Calculating Coefficients of Modular Forms

[Parmenides]

Given:

$$f\left(\frac{az + b}{cz + d}\right) = (cz + d)^kf(z)$$

We can apply:

$$\left( \begin{array}{cc} a & b \\ c & d\\ \end{array} \right) = \left( \begin{array}{cc} 1 & 1 \\ 0 & 1 \\ \end{array} \right)$$

So that we arrive at the periodicity $f(z+1) = f(z)$. This implies a Fourier expansion:

$$f(z) = \sum_{n=0}^{\infty}c_nq^n$$
Where $q = e^{2{\pi}inz}$

But how to calculate the coefficients $c_n$? Scouring all over the internet, I've seen mention of contour integration and parametrizing along the Half-Plane, but I'm not even sure of the form of the integrand.
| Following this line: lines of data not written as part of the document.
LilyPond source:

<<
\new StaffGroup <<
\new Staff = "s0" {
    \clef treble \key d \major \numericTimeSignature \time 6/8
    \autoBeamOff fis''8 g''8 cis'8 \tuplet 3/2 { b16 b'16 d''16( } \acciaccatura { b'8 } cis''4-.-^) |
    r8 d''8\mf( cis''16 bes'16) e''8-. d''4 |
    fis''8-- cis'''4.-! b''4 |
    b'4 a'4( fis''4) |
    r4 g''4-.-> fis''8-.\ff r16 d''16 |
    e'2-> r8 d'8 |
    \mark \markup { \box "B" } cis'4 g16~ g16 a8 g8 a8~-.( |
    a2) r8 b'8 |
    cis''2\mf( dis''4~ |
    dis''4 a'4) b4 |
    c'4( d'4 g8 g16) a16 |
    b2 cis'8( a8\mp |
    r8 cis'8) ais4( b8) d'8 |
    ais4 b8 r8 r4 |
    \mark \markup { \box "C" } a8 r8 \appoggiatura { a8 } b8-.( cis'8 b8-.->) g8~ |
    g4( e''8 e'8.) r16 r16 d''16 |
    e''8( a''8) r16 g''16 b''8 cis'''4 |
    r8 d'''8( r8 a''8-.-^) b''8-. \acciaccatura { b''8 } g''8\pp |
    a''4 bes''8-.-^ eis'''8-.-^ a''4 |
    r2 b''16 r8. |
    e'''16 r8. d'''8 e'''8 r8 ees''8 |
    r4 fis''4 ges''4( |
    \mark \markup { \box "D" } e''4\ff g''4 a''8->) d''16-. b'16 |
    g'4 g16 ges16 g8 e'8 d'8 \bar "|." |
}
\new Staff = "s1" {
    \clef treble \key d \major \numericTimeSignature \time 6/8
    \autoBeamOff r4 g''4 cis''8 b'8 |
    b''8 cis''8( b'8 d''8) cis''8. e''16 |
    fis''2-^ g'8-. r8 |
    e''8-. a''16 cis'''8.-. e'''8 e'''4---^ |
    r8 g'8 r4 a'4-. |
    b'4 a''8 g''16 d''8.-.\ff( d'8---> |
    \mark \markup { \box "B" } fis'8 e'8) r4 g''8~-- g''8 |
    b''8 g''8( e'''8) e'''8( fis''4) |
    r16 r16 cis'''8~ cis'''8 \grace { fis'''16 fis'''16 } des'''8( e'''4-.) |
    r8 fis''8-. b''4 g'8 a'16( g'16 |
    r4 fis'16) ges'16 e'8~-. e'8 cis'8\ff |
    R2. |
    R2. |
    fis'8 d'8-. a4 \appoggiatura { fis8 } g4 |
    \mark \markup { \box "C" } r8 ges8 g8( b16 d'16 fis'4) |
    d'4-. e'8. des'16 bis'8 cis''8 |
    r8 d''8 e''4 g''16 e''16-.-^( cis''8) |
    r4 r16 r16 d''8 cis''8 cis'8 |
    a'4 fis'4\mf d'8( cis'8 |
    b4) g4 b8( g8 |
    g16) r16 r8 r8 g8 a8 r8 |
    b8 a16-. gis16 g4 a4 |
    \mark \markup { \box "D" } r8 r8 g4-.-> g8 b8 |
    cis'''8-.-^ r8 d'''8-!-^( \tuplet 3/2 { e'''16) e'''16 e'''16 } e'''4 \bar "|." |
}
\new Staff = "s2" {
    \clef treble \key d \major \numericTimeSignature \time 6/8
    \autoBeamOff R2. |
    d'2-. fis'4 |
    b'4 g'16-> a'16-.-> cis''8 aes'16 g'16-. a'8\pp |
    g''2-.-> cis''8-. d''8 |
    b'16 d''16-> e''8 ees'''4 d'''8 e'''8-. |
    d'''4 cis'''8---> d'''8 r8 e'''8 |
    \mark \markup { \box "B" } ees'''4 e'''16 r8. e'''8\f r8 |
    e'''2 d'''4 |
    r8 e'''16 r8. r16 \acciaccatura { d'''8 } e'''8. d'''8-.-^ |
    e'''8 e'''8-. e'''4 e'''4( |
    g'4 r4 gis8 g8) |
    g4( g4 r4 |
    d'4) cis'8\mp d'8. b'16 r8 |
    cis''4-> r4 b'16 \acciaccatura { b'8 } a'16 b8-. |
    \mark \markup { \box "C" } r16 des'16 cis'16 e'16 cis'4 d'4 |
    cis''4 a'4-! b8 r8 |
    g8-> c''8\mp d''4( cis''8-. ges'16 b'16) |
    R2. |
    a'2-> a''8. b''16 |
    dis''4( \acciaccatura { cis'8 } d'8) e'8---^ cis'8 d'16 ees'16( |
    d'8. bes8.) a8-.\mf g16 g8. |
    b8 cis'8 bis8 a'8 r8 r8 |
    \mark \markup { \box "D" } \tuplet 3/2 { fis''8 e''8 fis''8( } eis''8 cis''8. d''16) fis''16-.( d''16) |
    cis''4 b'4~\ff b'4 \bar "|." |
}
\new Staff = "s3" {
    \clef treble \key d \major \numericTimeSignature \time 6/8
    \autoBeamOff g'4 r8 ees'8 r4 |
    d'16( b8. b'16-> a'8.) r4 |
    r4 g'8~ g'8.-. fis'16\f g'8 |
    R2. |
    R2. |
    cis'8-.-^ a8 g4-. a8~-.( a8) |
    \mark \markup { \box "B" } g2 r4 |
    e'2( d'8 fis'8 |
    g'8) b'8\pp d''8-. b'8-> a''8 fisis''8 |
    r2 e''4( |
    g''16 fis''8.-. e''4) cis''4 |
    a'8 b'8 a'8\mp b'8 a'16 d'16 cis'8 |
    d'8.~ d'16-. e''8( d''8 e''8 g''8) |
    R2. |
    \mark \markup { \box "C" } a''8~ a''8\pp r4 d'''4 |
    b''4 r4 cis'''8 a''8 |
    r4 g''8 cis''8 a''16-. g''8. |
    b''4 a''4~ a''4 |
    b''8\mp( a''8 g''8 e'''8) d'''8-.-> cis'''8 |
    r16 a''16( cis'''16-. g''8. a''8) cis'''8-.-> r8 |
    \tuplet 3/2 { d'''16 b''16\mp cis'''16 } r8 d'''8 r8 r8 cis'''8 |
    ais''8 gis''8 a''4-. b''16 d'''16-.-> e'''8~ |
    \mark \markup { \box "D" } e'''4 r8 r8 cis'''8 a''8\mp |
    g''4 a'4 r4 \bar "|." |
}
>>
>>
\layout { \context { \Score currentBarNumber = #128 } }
Ideas would be most appreciated.

 

[kurt.physics]

If we have f(z) = \sum_{n=0}^{\infty}c_n q^n with q = e^{2{\pi}inz}, then we can use the definition of a Fourier series to calculate the coefficients c_n. We have that c_n = \frac{1}{2{\pi}}\int_0^{2{\pi}}f(z)q^{-n}dz where q^{-n} = e^{-2{\pi}inz}. This integral can be solved using contour integration techniques. A possible parametrization is along the half-plane, and the integrand has the form f(z)q^{-n}.